尹幽月幫邢墨淵拔針時,順便叮囑了一句。
她將吊瓶收起放回醫藥箱,一轉頭,就看到邢墨淵直直地盯著自己。
尹幽月皺了皺眉,不解道:
“我臉上有花嗎?”
尹幽月也知道自己此時一點不好看,雖然臉上的紅點消了不少,但皮膚還是偏暗黃,還需要調理一兩個月才能有明顯的效果。
她可不信邢墨淵會看上自己這張臉,而且邢墨淵的臉上雖沒有什麽表情,眼裏卻似乎在沉思著什麽。
邢墨淵被尹幽月拉回神,看著她清澈見底的眼神,微微握拳。
“我的毒已解,可否隨我去見見我友人?”
邢墨淵看著尹幽月帶著些疲憊的臉色,知道她需要休息,但他不能在這裏留幾日了,離去前,需要確定那人的安危。
尹幽月心裏不知是何滋味,毒才解完,就迫不及待要自己去幫他在意的那人,好似自己身上的毒,還沒有那人的病重要,說邢墨淵心裏沒那人,誰會信。
“好啊。
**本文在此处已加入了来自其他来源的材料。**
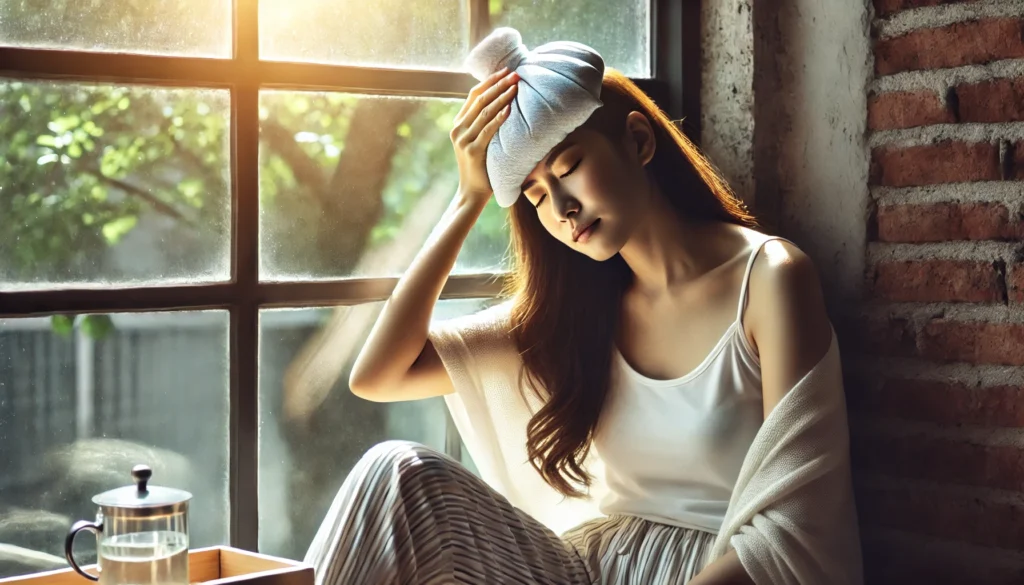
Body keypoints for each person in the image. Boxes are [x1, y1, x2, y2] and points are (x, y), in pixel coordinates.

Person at [304, 28, 863, 585]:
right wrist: (468, 199)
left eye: (569, 167)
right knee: (397, 474)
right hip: (585, 569)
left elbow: (796, 528)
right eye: (537, 194)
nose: (564, 209)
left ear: (639, 141)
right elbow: (378, 375)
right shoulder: (577, 311)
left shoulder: (769, 281)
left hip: (723, 573)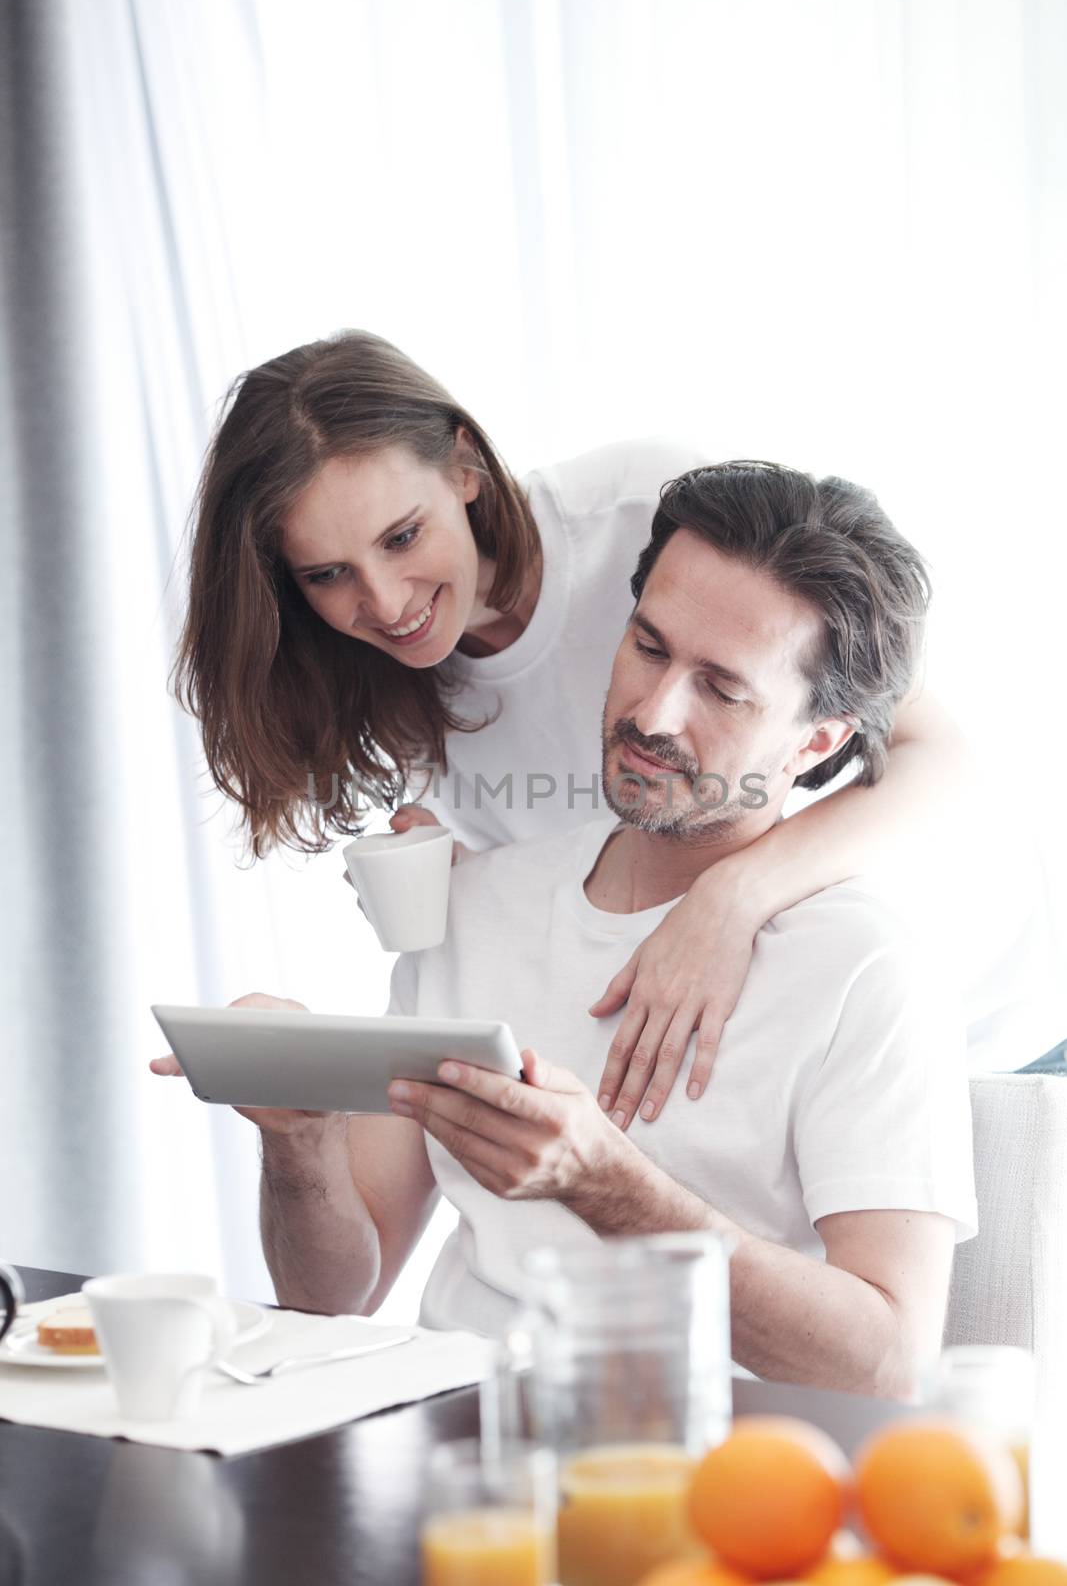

”
尹幽月笑著回答,她也想看看,能讓邢墨淵如此重視的人,會有多傾國傾城。
翌日一早。
汴河城荒廢的破廟。
尹幽月站在破廟門口,一臉茫然:
“你讓你心上人就住這種地方?”
心上人?
邢一和龔玉玲驚訝地看向尹幽月,什麽鬼心上人?
邢墨淵也微微蹙眉,似乎難以理解尹幽月的話。
尹幽月摸了摸鼻子,估計對方身份太特殊,可能是公主之類的,幹咳一聲道:
“人在哪裏,我們進去吧。”
邢一和龔玉玲忙帶著人從牆頭翻過去,走進去後,發現這裏麵倒是幹淨整潔,到了房門口時,她突然有些緊張,也不知是為什麽。
邢一不知尹幽月的想法,倏地打開門。
尹幽月霎時便和裏麵穿著裏衣,側躺在塌上拿著書的英俊青年對上了眼。
“你喜歡的竟然是個男的?”尹幽月看到那青年,下意識地對邢墨淵脫口而出。
整座破廟都陷入了一股詭異的寂靜之中。
邢一和龔玉玲目瞪口呆地看著尹幽月,尹大小姐在想什麽呢,該不會以為自家主上金屋藏嬌吧?!
邢墨淵更是緊緊蹙著眉,看看尹幽月,又看看裏頭愣住的青年,竟情緒化地露出一絲嫌棄。
穿著裏衣的青年回神後,饒有興致地看向尹幽月,似笑非笑道:
“邢皇叔,這便是你委身的女巾幗?當真有趣。”
尹幽月一看他們難以言喻的表情,便知道自己之前有些失禮。
看來她之前完全猜錯了,以為邢墨淵心心念念想讓她治的人,定是自己的心上人,如今看來,兩人長得也不像,對視起來沒有一絲曖昧,這是好友?
還有……邢皇叔?!邢墨淵是個王爺?那人是皇子?
最重要的是,裏麵這人為什麽叫自己女巾幗?
尹幽月腦袋一團麻,看到眼前的是男子後,心裏竟莫名鬆了口氣。
這時,裏麵的青年似笑非笑地對尹幽月開口了:
“之前邢一說邢皇叔給女子當男寵時,本宮便很想見見哪家貴女如此有魅力。能讓邢皇叔傾心。能與邢皇叔在一起的女子,定是女中豪傑。今日一見,果然不同凡響,語出驚人,令人過目不忘。”